━━━ SUPPLIED DATA ━━━
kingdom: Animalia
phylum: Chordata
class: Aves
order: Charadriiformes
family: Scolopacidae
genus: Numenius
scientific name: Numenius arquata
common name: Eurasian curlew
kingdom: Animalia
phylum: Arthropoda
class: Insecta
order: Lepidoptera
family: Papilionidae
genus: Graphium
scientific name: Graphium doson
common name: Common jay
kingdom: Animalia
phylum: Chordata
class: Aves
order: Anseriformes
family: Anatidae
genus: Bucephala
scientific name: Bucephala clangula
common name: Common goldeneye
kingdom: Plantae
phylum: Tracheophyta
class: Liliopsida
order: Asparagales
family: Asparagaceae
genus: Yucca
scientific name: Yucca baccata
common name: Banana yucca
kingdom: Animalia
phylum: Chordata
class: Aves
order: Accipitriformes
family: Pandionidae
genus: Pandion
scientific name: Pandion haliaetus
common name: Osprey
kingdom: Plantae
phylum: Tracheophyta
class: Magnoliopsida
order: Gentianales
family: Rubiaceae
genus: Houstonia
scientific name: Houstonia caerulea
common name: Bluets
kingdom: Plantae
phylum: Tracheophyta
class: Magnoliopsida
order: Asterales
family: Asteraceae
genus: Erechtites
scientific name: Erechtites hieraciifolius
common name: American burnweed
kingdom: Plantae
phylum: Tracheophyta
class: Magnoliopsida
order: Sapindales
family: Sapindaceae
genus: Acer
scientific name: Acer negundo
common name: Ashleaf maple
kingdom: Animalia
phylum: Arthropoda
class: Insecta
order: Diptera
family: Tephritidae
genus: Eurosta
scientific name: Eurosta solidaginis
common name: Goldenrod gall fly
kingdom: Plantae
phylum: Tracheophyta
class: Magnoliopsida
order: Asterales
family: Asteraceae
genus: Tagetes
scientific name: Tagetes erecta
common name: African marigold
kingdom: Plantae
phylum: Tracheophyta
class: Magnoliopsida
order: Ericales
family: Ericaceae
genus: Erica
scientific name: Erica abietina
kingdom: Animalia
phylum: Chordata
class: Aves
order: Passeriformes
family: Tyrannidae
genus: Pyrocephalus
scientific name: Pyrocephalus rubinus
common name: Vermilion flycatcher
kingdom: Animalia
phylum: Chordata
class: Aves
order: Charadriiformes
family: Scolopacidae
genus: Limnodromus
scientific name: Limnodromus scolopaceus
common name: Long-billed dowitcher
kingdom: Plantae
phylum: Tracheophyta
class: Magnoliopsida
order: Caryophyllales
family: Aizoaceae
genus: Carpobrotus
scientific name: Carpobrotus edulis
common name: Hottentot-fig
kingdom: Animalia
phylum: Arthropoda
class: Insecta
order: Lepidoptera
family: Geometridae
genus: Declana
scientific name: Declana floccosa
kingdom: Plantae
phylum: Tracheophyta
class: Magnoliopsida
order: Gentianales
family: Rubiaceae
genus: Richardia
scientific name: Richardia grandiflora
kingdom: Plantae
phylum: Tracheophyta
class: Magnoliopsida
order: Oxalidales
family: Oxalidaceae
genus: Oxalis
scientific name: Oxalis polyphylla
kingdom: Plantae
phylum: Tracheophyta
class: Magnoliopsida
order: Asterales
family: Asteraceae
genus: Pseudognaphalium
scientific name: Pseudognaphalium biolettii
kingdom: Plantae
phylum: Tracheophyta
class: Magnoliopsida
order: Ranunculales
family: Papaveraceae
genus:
━━━
▸ **DIRECTIVE**
Can you give the listing above again, renaming each "common name" to "vernacular name" and leaving every other line untouched?

▸ **SOLUTION**
kingdom: Animalia
phylum: Chordata
class: Aves
order: Charadriiformes
family: Scolopacidae
genus: Numenius
scientific name: Numenius arquata
vernacular name: Eurasian curlew
kingdom: Animalia
phylum: Arthropoda
class: Insecta
order: Lepidoptera
family: Papilionidae
genus: Graphium
scientific name: Graphium doson
vernacular name: Common jay
kingdom: Animalia
phylum: Chordata
class: Aves
order: Anseriformes
family: Anatidae
genus: Bucephala
scientific name: Bucephala clangula
vernacular name: Common goldeneye
kingdom: Plantae
phylum: Tracheophyta
class: Liliopsida
order: Asparagales
family: Asparagaceae
genus: Yucca
scientific name: Yucca baccata
vernacular name: Banana yucca
kingdom: Animalia
phylum: Chordata
class: Aves
order: Accipitriformes
family: Pandionidae
genus: Pandion
scientific name: Pandion haliaetus
vernacular name: Osprey
kingdom: Plantae
phylum: Tracheophyta
class: Magnoliopsida
order: Gentianales
family: Rubiaceae
genus: Houstonia
scientific name: Houstonia caerulea
vernacular name: Bluets
kingdom: Plantae
phylum: Tracheophyta
class: Magnoliopsida
order: Asterales
family: Asteraceae
genus: Erechtites
scientific name: Erechtites hieraciifolius
vernacular name: American burnweed
kingdom: Plantae
phylum: Tracheophyta
class: Magnoliopsida
order: Sapindales
family: Sapindaceae
genus: Acer
scientific name: Acer negundo
vernacular name: Ashleaf maple
kingdom: Animalia
phylum: Arthropoda
class: Insecta
order: Diptera
family: Tephritidae
genus: Eurosta
scientific name: Eurosta solidaginis
vernacular name: Goldenrod gall fly
kingdom: Plantae
phylum: Tracheophyta
class: Magnoliopsida
order: Asterales
family: Asteraceae
genus: Tagetes
scientific name: Tagetes erecta
vernacular name: African marigold
kingdom: Plantae
phylum: Tracheophyta
class: Magnoliopsida
order: Ericales
family: Ericaceae
genus: Erica
scientific name: Erica abietina
kingdom: Animalia
phylum: Chordata
class: Aves
order: Passeriformes
family: Tyrannidae
genus: Pyrocephalus
scientific name: Pyrocephalus rubinus
vernacular name: Vermilion flycatcher
kingdom: Animalia
phylum: Chordata
class: Aves
order: Charadriiformes
family: Scolopacidae
genus: Limnodromus
scientific name: Limnodromus scolopaceus
vernacular name: Long-billed dowitcher
kingdom: Plantae
phylum: Tracheophyta
class: Magnoliopsida
order: Caryophyllales
family: Aizoaceae
genus: Carpobrotus
scientific name: Carpobrotus edulis
vernacular name: Hottentot-fig
kingdom: Animalia
phylum: Arthropoda
class: Insecta
order: Lepidoptera
family: Geometridae
genus: Declana
scientific name: Declana floccosa
kingdom: Plantae
phylum: Tracheophyta
class: Magnoliopsida
order: Gentianales
family: Rubiaceae
genus: Richardia
scientific name: Richardia grandiflora
kingdom: Plantae
phylum: Tracheophyta
class: Magnoliopsida
order: Oxalidales
family: Oxalidaceae
genus: Oxalis
scientific name: Oxalis polyphylla
kingdom: Plantae
phylum: Tracheophyta
class: Magnoliopsida
order: Asterales
family: Asteraceae
genus: Pseudognaphalium
scientific name: Pseudognaphalium biolettii
kingdom: Plantae
phylum: Tracheophyta
class: Magnoliopsida
order: Ranunculales
family: Papaveraceae
genus:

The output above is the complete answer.